Atacado e sem poderes, o professor recebe, contraditoriamente, cada vez mais incumbências. A Lei n° 13.185/2015, por exemplo, determinou que é dever dos estabelecimentos de ensino assegurar medidas de conscientização, prevenção, diagnose e combate à violência e ao bullying.

Em 2018, a Lei Lucas estabeleceu a obrigatoriedade de capacitar professores em noções de primeiros socorros. Em vigor desde março, as novas diretrizes de proteção digital do Estatuto da Criança e do Adolescente (ECA) trouxeram a obrigatoriedade de a escola promover a educação digital e midiática e garantir um ambiente virtual seguro aos alunos.

Mais recentemente, em junho, foi aprovado o Projeto de Lei n° 4.088/2023, que torna obrigatório o ensino de educação política e direitos da cidadania.

Todas essas iniciativas são importantíssimas, mas salta aos olhos a intensa transferência de responsabilidade do restante da sociedade para uma escola depauperada e para professores doentes e sobrecarregados.

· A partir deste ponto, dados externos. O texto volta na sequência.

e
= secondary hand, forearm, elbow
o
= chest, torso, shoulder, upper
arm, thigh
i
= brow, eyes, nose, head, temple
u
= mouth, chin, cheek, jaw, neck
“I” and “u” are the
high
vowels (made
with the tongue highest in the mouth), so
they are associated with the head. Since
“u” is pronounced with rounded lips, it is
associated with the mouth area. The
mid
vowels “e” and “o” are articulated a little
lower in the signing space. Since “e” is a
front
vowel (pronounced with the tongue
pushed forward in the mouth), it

Enquanto isso, 33% dos municípios não cumprem a legislação que determina o piso do magistério, mais de 50% dos professores das escolas públicas são temporários com direitos reduzidos, apenas 15,7% das escolas públicas contam com psicólogos – ainda existe a Lei n° 13.935/2019? –, e a mencionada Lei Lucas segue amplamente desrespeitada por municípios e estados. 

Professores não são heróis, mas sim profissionais que merecem respeito. Não cabe cobrar da categoria poderes extra-humanos enquanto políticos, gestores e muitos pais lavam as mãos e transferem responsabilidades.

É preciso proporcionar condições dignas de vida e de trabalho, devolver autoridade aos docentes e valorizar o conhecimento escolar, base de todas as competências e habilidades; do contrário, a profissão permanecerá eternamente inviabilizada e presa a uma teia inexpugnável de abandono e impotência, condenando o País ao eterno atraso civilizatório.